Gelungener Maimarkt in Uznach
Standort ist Chefsache
Dass alles reibungslos verlief, lag an der Vorarbeit des Marktchefs in der Gemeinde. Peter Seliner verteilte die Standplätze, Koordinierte die Händler, reservierte die Stromanschlüsse, kontrollierte die Sicherheit, sorgte für WC und plante die Umfahrung des Marktortes. «Wenn jeder Händler seinen Platz hat und zufrieden ist, bin auch ich zufrieden», meinte der Marktchef.
Veränderter Stellenwert
Ein Markttag hat nicht mehr den gleichen Stellenwert wie vor Jahren. Das Konsumverhalten hat sich gewandelt. Heute schlendert man durch den Markt, begrüsst Freunde, begutachtet die Auslagen. Früher besuchte man den Warenmarkt um Geräte zu kaufen, die man bei der Saisonarbeit einsetzen konnte. Das Karussell auf dem Kirchplatz war die einzige Nostalgie. Hier konnten sich die Kleinkinder einen Spass leisten.
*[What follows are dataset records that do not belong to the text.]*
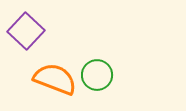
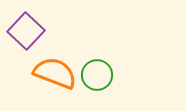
orange semicircle: moved 6 px up
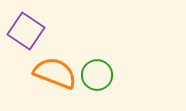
purple square: rotated 9 degrees counterclockwise
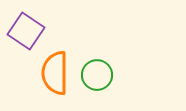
orange semicircle: rotated 111 degrees counterclockwise
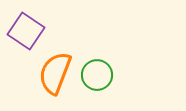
orange semicircle: rotated 21 degrees clockwise
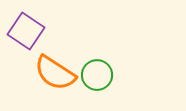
orange semicircle: rotated 78 degrees counterclockwise
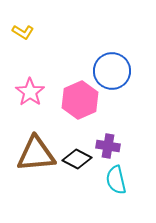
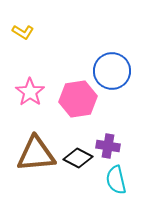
pink hexagon: moved 2 px left, 1 px up; rotated 15 degrees clockwise
black diamond: moved 1 px right, 1 px up
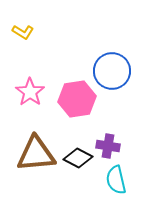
pink hexagon: moved 1 px left
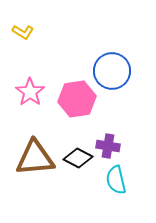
brown triangle: moved 1 px left, 4 px down
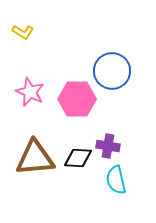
pink star: rotated 12 degrees counterclockwise
pink hexagon: rotated 9 degrees clockwise
black diamond: rotated 24 degrees counterclockwise
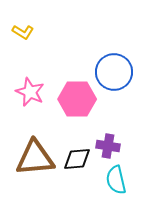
blue circle: moved 2 px right, 1 px down
black diamond: moved 1 px left, 1 px down; rotated 8 degrees counterclockwise
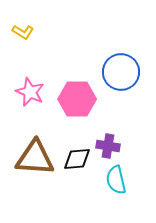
blue circle: moved 7 px right
brown triangle: rotated 9 degrees clockwise
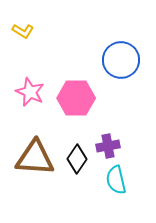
yellow L-shape: moved 1 px up
blue circle: moved 12 px up
pink hexagon: moved 1 px left, 1 px up
purple cross: rotated 20 degrees counterclockwise
black diamond: rotated 52 degrees counterclockwise
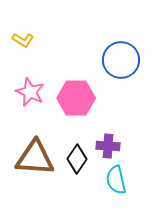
yellow L-shape: moved 9 px down
purple cross: rotated 15 degrees clockwise
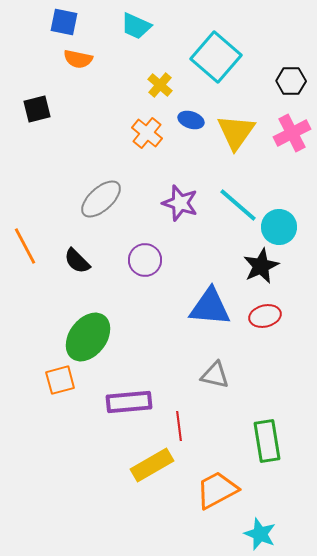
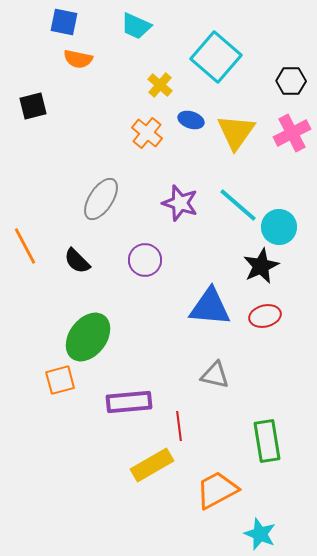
black square: moved 4 px left, 3 px up
gray ellipse: rotated 15 degrees counterclockwise
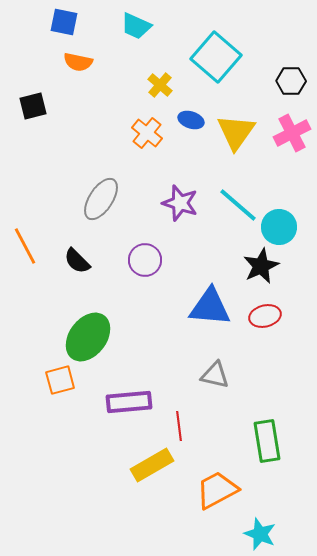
orange semicircle: moved 3 px down
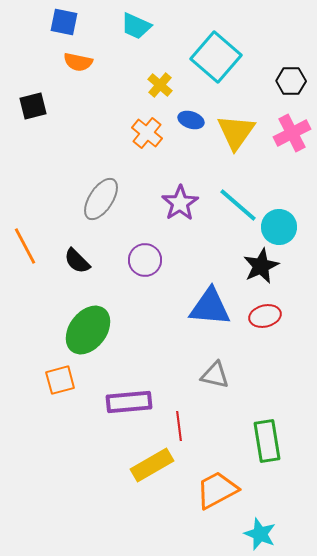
purple star: rotated 21 degrees clockwise
green ellipse: moved 7 px up
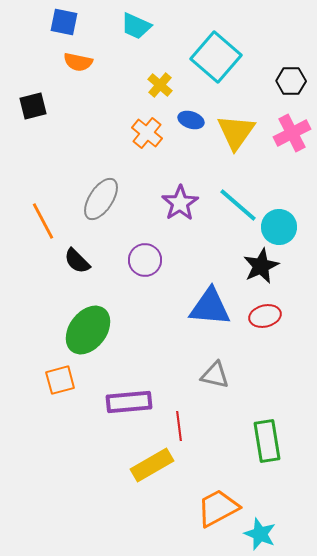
orange line: moved 18 px right, 25 px up
orange trapezoid: moved 1 px right, 18 px down
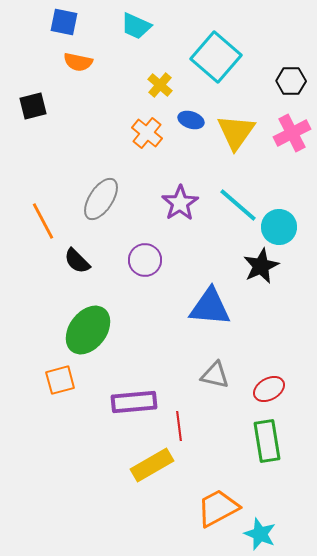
red ellipse: moved 4 px right, 73 px down; rotated 16 degrees counterclockwise
purple rectangle: moved 5 px right
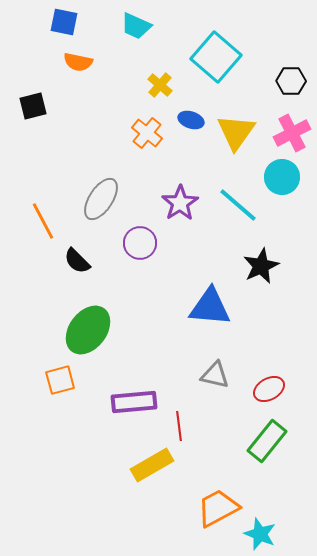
cyan circle: moved 3 px right, 50 px up
purple circle: moved 5 px left, 17 px up
green rectangle: rotated 48 degrees clockwise
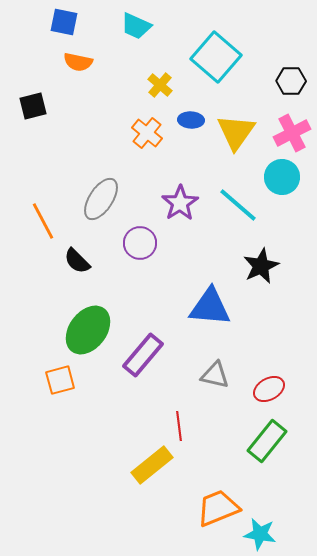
blue ellipse: rotated 15 degrees counterclockwise
purple rectangle: moved 9 px right, 47 px up; rotated 45 degrees counterclockwise
yellow rectangle: rotated 9 degrees counterclockwise
orange trapezoid: rotated 6 degrees clockwise
cyan star: rotated 12 degrees counterclockwise
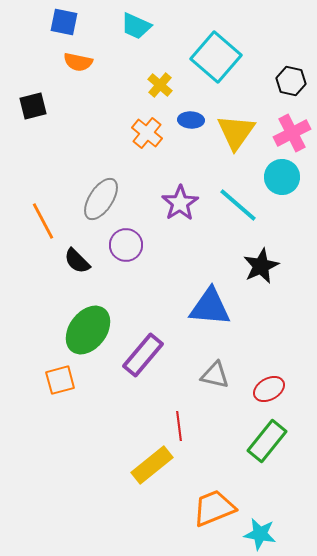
black hexagon: rotated 12 degrees clockwise
purple circle: moved 14 px left, 2 px down
orange trapezoid: moved 4 px left
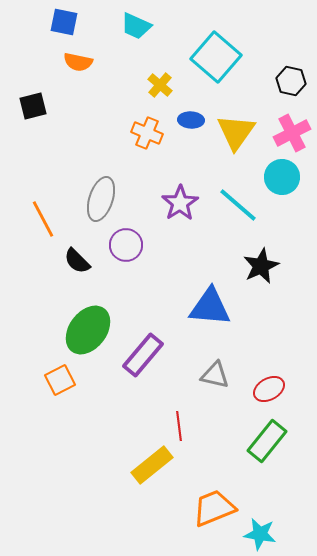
orange cross: rotated 16 degrees counterclockwise
gray ellipse: rotated 15 degrees counterclockwise
orange line: moved 2 px up
orange square: rotated 12 degrees counterclockwise
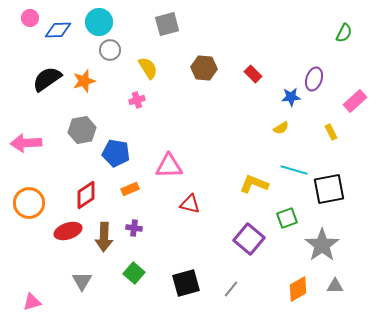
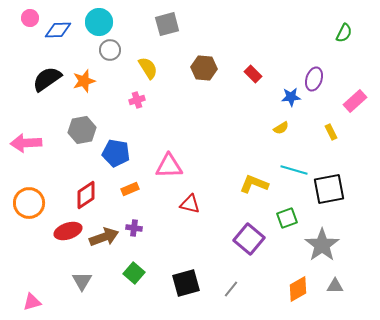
brown arrow at (104, 237): rotated 112 degrees counterclockwise
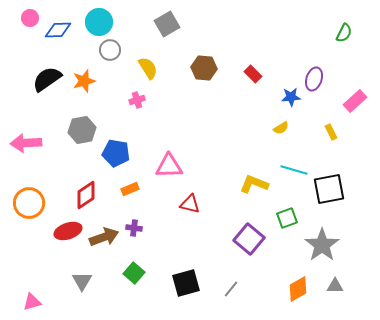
gray square at (167, 24): rotated 15 degrees counterclockwise
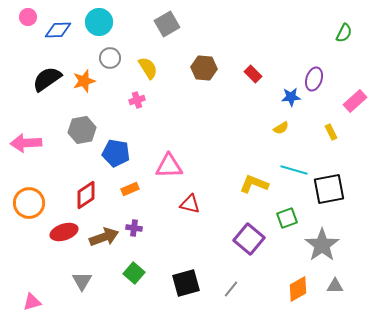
pink circle at (30, 18): moved 2 px left, 1 px up
gray circle at (110, 50): moved 8 px down
red ellipse at (68, 231): moved 4 px left, 1 px down
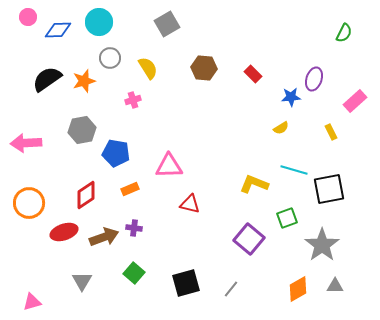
pink cross at (137, 100): moved 4 px left
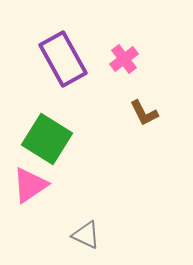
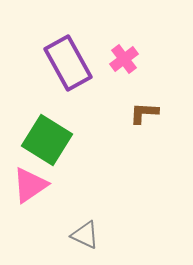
purple rectangle: moved 5 px right, 4 px down
brown L-shape: rotated 120 degrees clockwise
green square: moved 1 px down
gray triangle: moved 1 px left
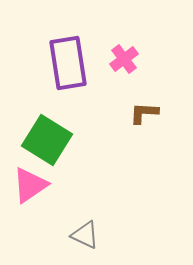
purple rectangle: rotated 20 degrees clockwise
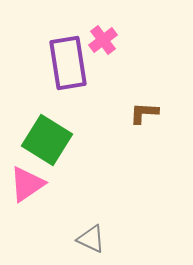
pink cross: moved 21 px left, 19 px up
pink triangle: moved 3 px left, 1 px up
gray triangle: moved 6 px right, 4 px down
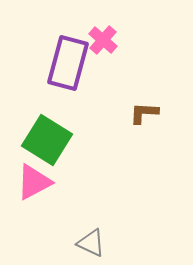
pink cross: rotated 12 degrees counterclockwise
purple rectangle: rotated 24 degrees clockwise
pink triangle: moved 7 px right, 2 px up; rotated 6 degrees clockwise
gray triangle: moved 4 px down
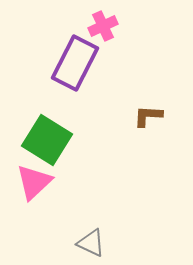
pink cross: moved 14 px up; rotated 24 degrees clockwise
purple rectangle: moved 7 px right; rotated 12 degrees clockwise
brown L-shape: moved 4 px right, 3 px down
pink triangle: rotated 15 degrees counterclockwise
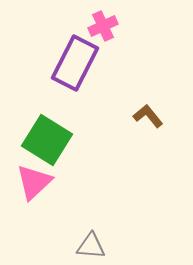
brown L-shape: rotated 48 degrees clockwise
gray triangle: moved 3 px down; rotated 20 degrees counterclockwise
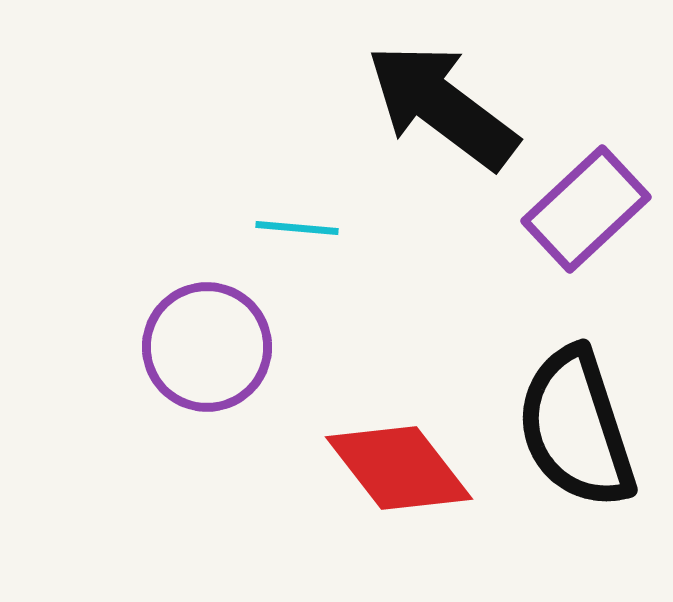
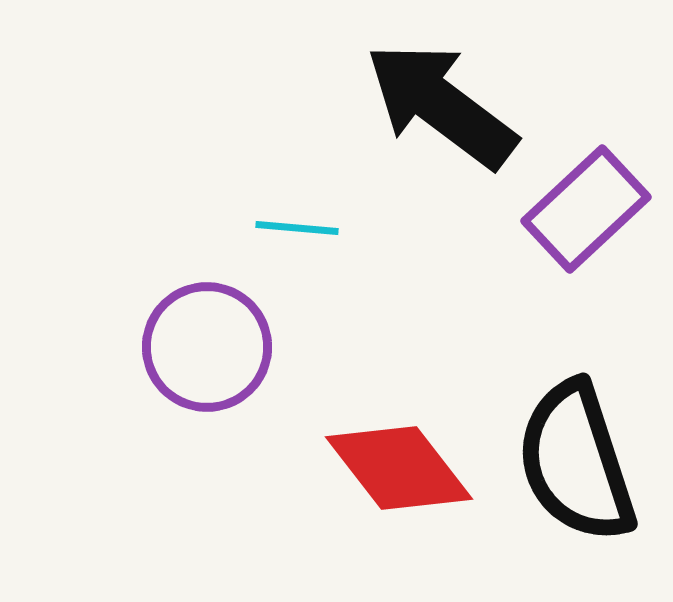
black arrow: moved 1 px left, 1 px up
black semicircle: moved 34 px down
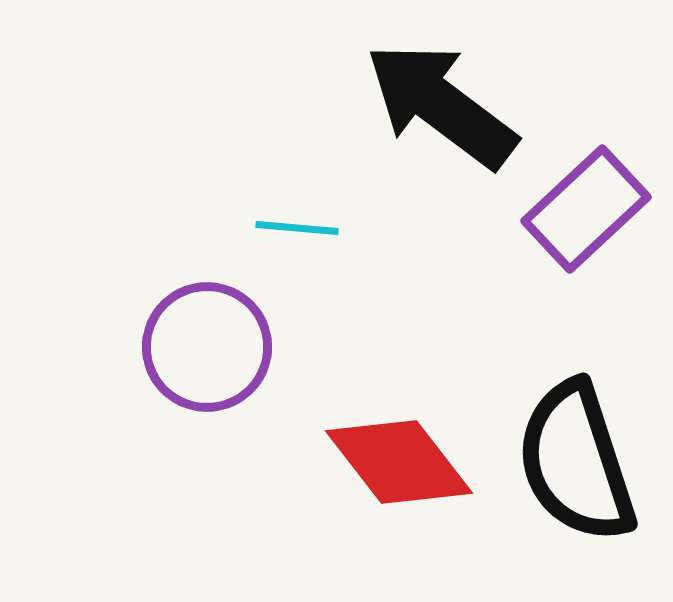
red diamond: moved 6 px up
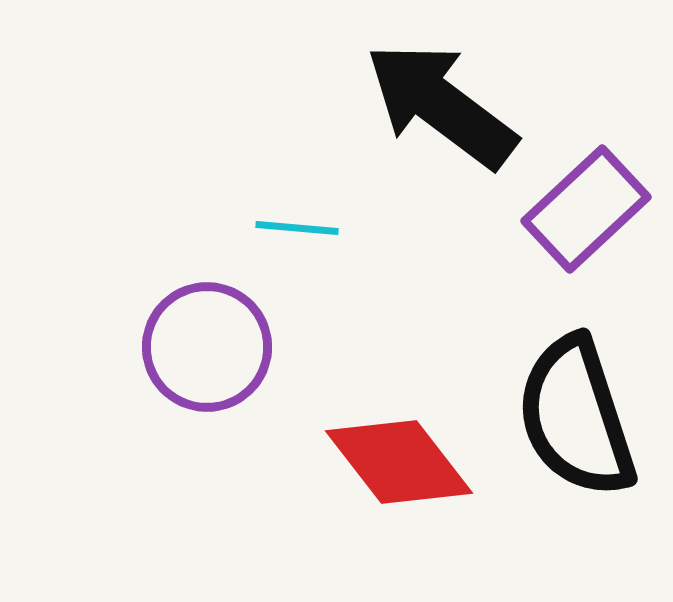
black semicircle: moved 45 px up
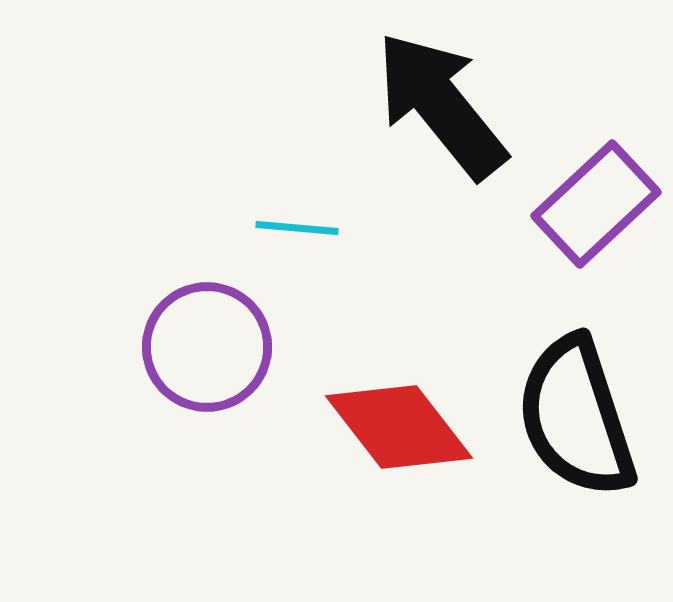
black arrow: rotated 14 degrees clockwise
purple rectangle: moved 10 px right, 5 px up
red diamond: moved 35 px up
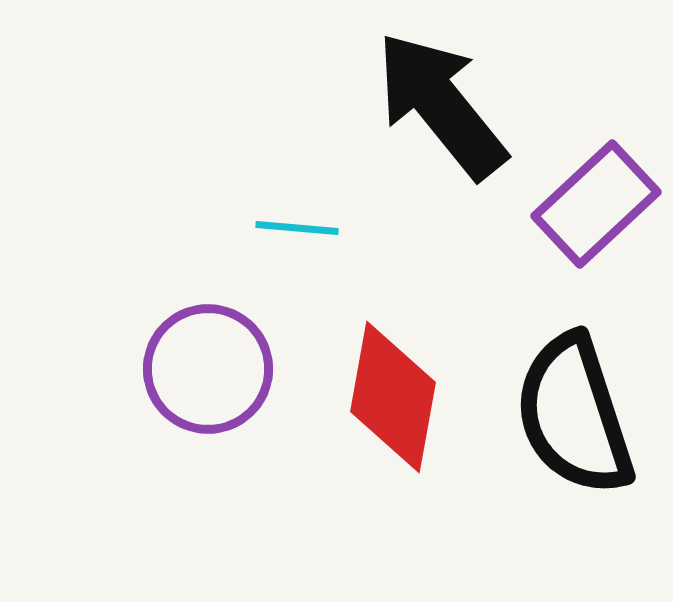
purple circle: moved 1 px right, 22 px down
black semicircle: moved 2 px left, 2 px up
red diamond: moved 6 px left, 30 px up; rotated 48 degrees clockwise
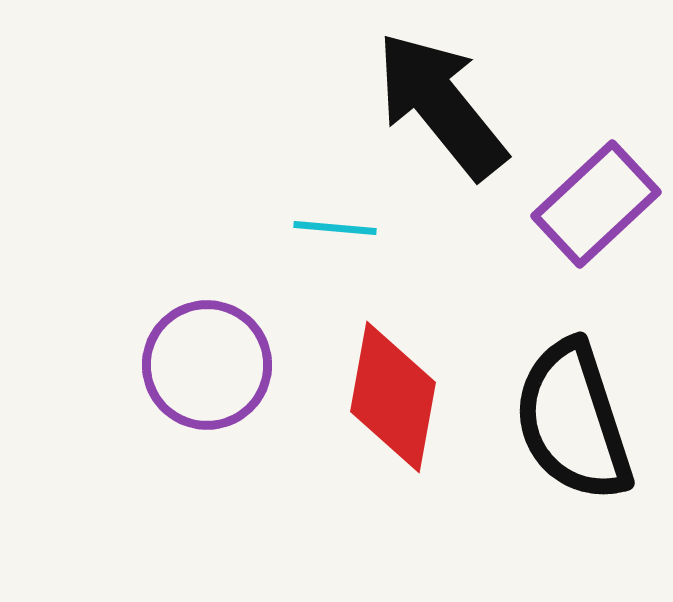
cyan line: moved 38 px right
purple circle: moved 1 px left, 4 px up
black semicircle: moved 1 px left, 6 px down
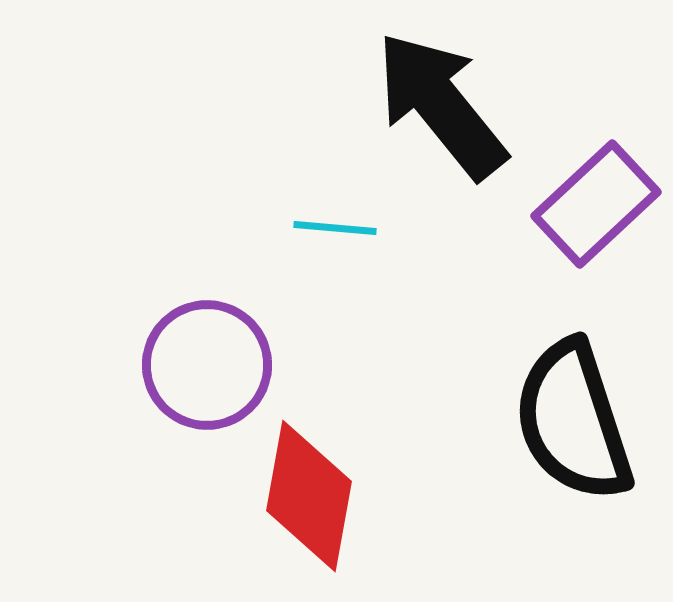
red diamond: moved 84 px left, 99 px down
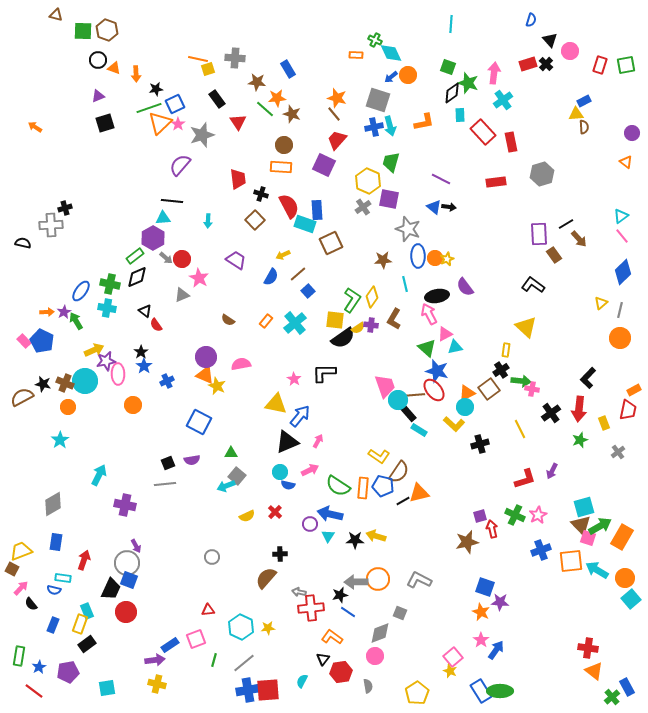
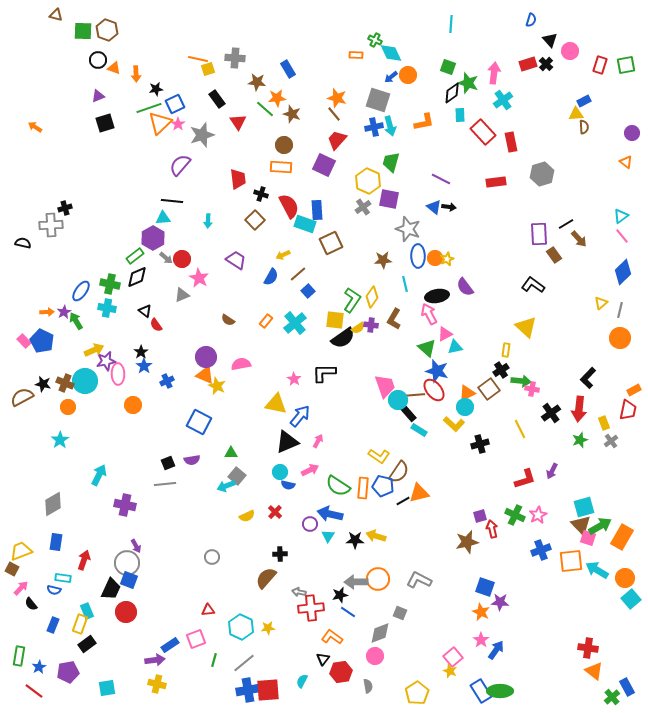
gray cross at (618, 452): moved 7 px left, 11 px up
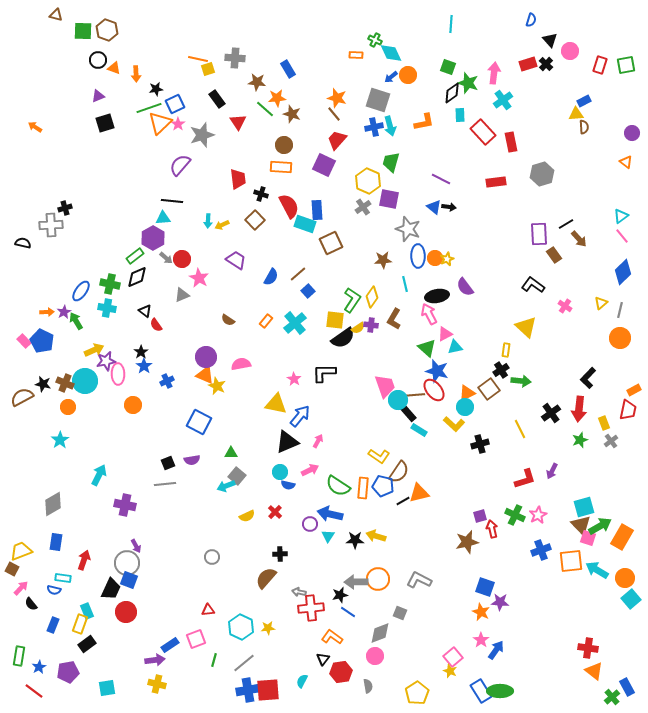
yellow arrow at (283, 255): moved 61 px left, 30 px up
pink cross at (532, 389): moved 33 px right, 83 px up; rotated 24 degrees clockwise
In der digitalen Zeit hat der Maimarkt bewiesen: «attraktive Markttage haben bis heute nichts an Beliebtheit eingebüsst»
Essen mit Genuss
Eine gemütliche Atmosphäre erlebten die Besucher an der Street Food Meile auf dem Schulhausplatz. Dieser neue Trend wurde aus aller Welt übernommen. Die an mobilen Essständen frisch zubereiteten Spezialitäten wurden zu einem internationalen Street-Food-Festival, das unterschiedliche Esskulturen widerspiegelte. Die Spezialitäten wurden mit viel Liebe zubereitet.
Wem Street Food nicht zusagte, genoss im Städtchen eine feine Wurst vom Grill, eine deftige Gerstensuppe mit einem Uzner-Bier.